Lastly, the most recent decision involving the withdrawal of CIRP was taken in Karaipudur Common Effluent Treatment Plant Private Limited v. Eco Pure Technologies (P) Ltd. (July 2021). In this case, an application was filed against the order of the NCLT wherein it admitted a Section 9 application for initiation of CIRP against the CD. The NCLT had granted time to the CD for settlement with the OC and stalled the admission, but requests for a further time extension were rejected and the application was admitted. The CD was successful in reaching a settlement post-admission of the CIRP application when the CoC had not been constituted. The NCLAT upheld the admission, but since a settlement had been reached and delay occurred due to the Covid-19 pandemic, in the interest of justice it directed the CD to file for an application for withdrawal of CIRP.
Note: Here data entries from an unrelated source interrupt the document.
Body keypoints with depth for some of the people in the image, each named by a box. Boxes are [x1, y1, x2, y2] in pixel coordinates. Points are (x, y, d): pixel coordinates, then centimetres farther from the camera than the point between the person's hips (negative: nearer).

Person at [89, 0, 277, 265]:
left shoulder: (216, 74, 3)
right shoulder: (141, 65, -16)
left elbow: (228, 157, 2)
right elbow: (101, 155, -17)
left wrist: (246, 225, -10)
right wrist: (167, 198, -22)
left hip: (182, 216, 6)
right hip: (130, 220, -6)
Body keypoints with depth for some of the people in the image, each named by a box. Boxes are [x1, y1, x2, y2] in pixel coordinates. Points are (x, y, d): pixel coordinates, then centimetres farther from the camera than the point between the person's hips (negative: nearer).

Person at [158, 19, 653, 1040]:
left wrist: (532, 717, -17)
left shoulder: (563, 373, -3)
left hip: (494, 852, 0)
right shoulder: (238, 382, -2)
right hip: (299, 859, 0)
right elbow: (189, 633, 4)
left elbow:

CONCLUDING REMARKS: DEFINING THE CONTOURS OF WITHDRAWAL OF A CIRP APPLICATION
The provision for withdrawal of CIRP application adds the necessary flexibility to the insolvency resolution mechanism in India. The provision is now frequently resorted to, particularly by the erstwhile management of the CDs. After undergoing a catena of alterations, the current position of law concerning the withdrawal of a CIRP application is as follows –
As long as the CoC is not constituted, any resistance by FCs towards the withdrawal of CIRP application is futile.